Dead deer puzzles biologists

This partially eaten deer was found Monday morning in Juneau's Starr Hill neighborhood. Photo courtesy Amanda Chisholm.

A partially eaten deer found in a Juneau neighborhood on Monday has Alaska Department of Fish and Game biologists scratching their heads.

“The deer was kind of eerily placed directly under the streetlight on the 4th Street walkway, next to a stump. And it looked like it had been drug up a few feet from where it started to bleed,” says Amanda Chisholm, one of a group of neighbors that found the dead animal Monday morning.
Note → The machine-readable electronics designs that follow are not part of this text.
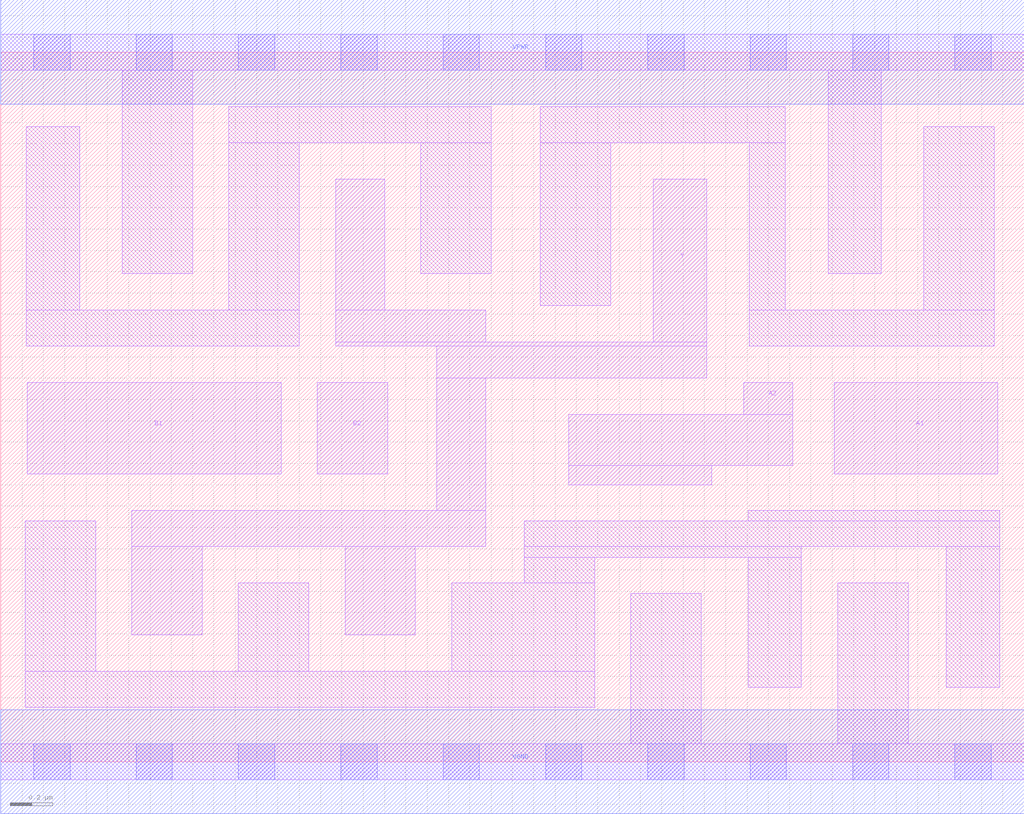
<source format=lef>
# Copyright 2020 The SkyWater PDK Authors
#
# Licensed under the Apache License, Version 2.0 (the "License");
# you may not use this file except in compliance with the License.
# You may obtain a copy of the License at
#
#     https://www.apache.org/licenses/LICENSE-2.0
#
# Unless required by applicable law or agreed to in writing, software
# distributed under the License is distributed on an "AS IS" BASIS,
# WITHOUT WARRANTIES OR CONDITIONS OF ANY KIND, either express or implied.
# See the License for the specific language governing permissions and
# limitations under the License.
#
# SPDX-License-Identifier: Apache-2.0

VERSION 5.7 ;
  NAMESCASESENSITIVE ON ;
  NOWIREEXTENSIONATPIN ON ;
  DIVIDERCHAR "/" ;
  BUSBITCHARS "[]" ;
UNITS
  DATABASE MICRONS 200 ;
END UNITS
MACRO sky130_fd_sc_ms__o22ai_2
  CLASS CORE ;
  FOREIGN sky130_fd_sc_ms__o22ai_2 ;
  ORIGIN  0.000000  0.000000 ;
  SIZE  4.800000 BY  3.330000 ;
  SYMMETRY X Y ;
  SITE unit ;
  PIN A1
    ANTENNAGATEAREA  0.625200 ;
    DIRECTION INPUT ;
    USE SIGNAL ;
    PORT
      LAYER li1 ;
        RECT 3.910000 1.350000 4.675000 1.780000 ;
    END
  END A1
  PIN A2
    ANTENNAGATEAREA  0.625200 ;
    DIRECTION INPUT ;
    USE SIGNAL ;
    PORT
      LAYER li1 ;
        RECT 2.665000 1.300000 3.335000 1.390000 ;
        RECT 2.665000 1.390000 3.715000 1.630000 ;
        RECT 3.485000 1.630000 3.715000 1.780000 ;
    END
  END A2
  PIN B1
    ANTENNAGATEAREA  0.625200 ;
    DIRECTION INPUT ;
    USE SIGNAL ;
    PORT
      LAYER li1 ;
        RECT 0.125000 1.350000 1.315000 1.780000 ;
    END
  END B1
  PIN B2
    ANTENNAGATEAREA  0.625200 ;
    DIRECTION INPUT ;
    USE SIGNAL ;
    PORT
      LAYER li1 ;
        RECT 1.485000 1.350000 1.815000 1.780000 ;
    END
  END B2
  PIN Y
    ANTENNADIFFAREA  1.145000 ;
    DIRECTION OUTPUT ;
    USE SIGNAL ;
    PORT
      LAYER li1 ;
        RECT 0.615000 0.595000 0.945000 1.010000 ;
        RECT 0.615000 1.010000 2.275000 1.180000 ;
        RECT 1.570000 1.950000 3.310000 1.970000 ;
        RECT 1.570000 1.970000 2.275000 2.120000 ;
        RECT 1.570000 2.120000 1.800000 2.735000 ;
        RECT 1.615000 0.595000 1.945000 1.010000 ;
        RECT 2.045000 1.180000 2.275000 1.800000 ;
        RECT 2.045000 1.800000 3.310000 1.950000 ;
        RECT 3.060000 1.970000 3.310000 2.735000 ;
    END
  END Y
  PIN VGND
    DIRECTION INOUT ;
    USE GROUND ;
    PORT
      LAYER met1 ;
        RECT 0.000000 -0.245000 4.800000 0.245000 ;
    END
  END VGND
  PIN VPWR
    DIRECTION INOUT ;
    USE POWER ;
    PORT
      LAYER met1 ;
        RECT 0.000000 3.085000 4.800000 3.575000 ;
    END
  END VPWR
  OBS
    LAYER li1 ;
      RECT 0.000000 -0.085000 4.800000 0.085000 ;
      RECT 0.000000  3.245000 4.800000 3.415000 ;
      RECT 0.115000  0.255000 2.785000 0.425000 ;
      RECT 0.115000  0.425000 0.445000 1.130000 ;
      RECT 0.120000  1.950000 1.400000 2.120000 ;
      RECT 0.120000  2.120000 0.370000 2.980000 ;
      RECT 0.570000  2.290000 0.900000 3.245000 ;
      RECT 1.070000  2.120000 1.400000 2.905000 ;
      RECT 1.070000  2.905000 2.300000 3.075000 ;
      RECT 1.115000  0.425000 1.445000 0.840000 ;
      RECT 1.970000  2.290000 2.300000 2.905000 ;
      RECT 2.115000  0.425000 2.785000 0.840000 ;
      RECT 2.455000  0.840000 2.785000 0.960000 ;
      RECT 2.455000  0.960000 3.755000 1.010000 ;
      RECT 2.455000  1.010000 4.685000 1.130000 ;
      RECT 2.530000  2.140000 2.860000 2.905000 ;
      RECT 2.530000  2.905000 3.680000 3.075000 ;
      RECT 2.955000  0.085000 3.285000 0.790000 ;
      RECT 3.505000  0.350000 3.755000 0.960000 ;
      RECT 3.505000  1.130000 4.685000 1.180000 ;
      RECT 3.510000  1.950000 4.660000 2.120000 ;
      RECT 3.510000  2.120000 3.680000 2.905000 ;
      RECT 3.880000  2.290000 4.130000 3.245000 ;
      RECT 3.925000  0.085000 4.255000 0.840000 ;
      RECT 4.330000  2.120000 4.660000 2.980000 ;
      RECT 4.435000  0.350000 4.685000 1.010000 ;
    LAYER mcon ;
      RECT 0.155000 -0.085000 0.325000 0.085000 ;
      RECT 0.155000  3.245000 0.325000 3.415000 ;
      RECT 0.635000 -0.085000 0.805000 0.085000 ;
      RECT 0.635000  3.245000 0.805000 3.415000 ;
      RECT 1.115000 -0.085000 1.285000 0.085000 ;
      RECT 1.115000  3.245000 1.285000 3.415000 ;
      RECT 1.595000 -0.085000 1.765000 0.085000 ;
      RECT 1.595000  3.245000 1.765000 3.415000 ;
      RECT 2.075000 -0.085000 2.245000 0.085000 ;
      RECT 2.075000  3.245000 2.245000 3.415000 ;
      RECT 2.555000 -0.085000 2.725000 0.085000 ;
      RECT 2.555000  3.245000 2.725000 3.415000 ;
      RECT 3.035000 -0.085000 3.205000 0.085000 ;
      RECT 3.035000  3.245000 3.205000 3.415000 ;
      RECT 3.515000 -0.085000 3.685000 0.085000 ;
      RECT 3.515000  3.245000 3.685000 3.415000 ;
      RECT 3.995000 -0.085000 4.165000 0.085000 ;
      RECT 3.995000  3.245000 4.165000 3.415000 ;
      RECT 4.475000 -0.085000 4.645000 0.085000 ;
      RECT 4.475000  3.245000 4.645000 3.415000 ;
  END
END sky130_fd_sc_ms__o22ai_2
END LIBRARY

</source>
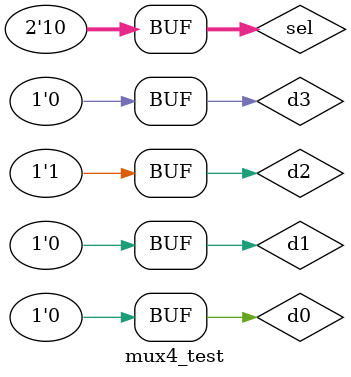
<source format=sv>
module mux4_test;

	logic d0;
	logic d1;
	logic d2;
	logic d3;
	logic[1:0] sel;
	logic z;
	
	parameter nand_tpd = 10;
	
	mux4 #(
		.nand_tpd(nand_tpd)
	) mux4_instance (
		.d0(d0),
		.d1(d1),
		.d2(d2),
		.d3(d3),
		.sel(sel),
		.z(z)
	);
	
	initial begin
	
		// set all parameters for shortest time.
		d0 = 1'b0;
		d1 = 1'b0;
		d2 = 1'b1;
		d3 = 1'b1;
		sel = 2'b01;
		
		// change for shortest time.
		#100ns;
		sel[1] = 1'b1;
		
		// return to original.
		#100ns;
		// set all parameters for longest time.
		d0 = 1'b0;
		d1 = 1'b0;
		d2 = 1'b1;
		d3 = 1'b0;
		sel = 2'b11;
		
		// change for longest time.
		#100ns;
		sel[0] = 1'b0;
		
	end


endmodule

</source>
“The hindquarters was what was attacked, you could say,” Chisholm says. “It just looked like it had been chewed up pretty good on its hindquarters.”

After a preliminary investigation, Fish and Game Area Management Biologist Ryan Scott says it’s not clear how the animal died. He says it’s unusual to find a partially eaten deer in a residential neighborhood.

Scott says it was an older female that may have been having a hard time this winter. He says several paw prints were found around the animal. So it’s possible that it was attacked by a dog. Scott says another biologist followed deer tracks up the hill from the carcass and saw a lone coyote. But he says the coyote was probably just scavenging and followed its nose to the dead deer.

Scott says the carcass was removed from the area.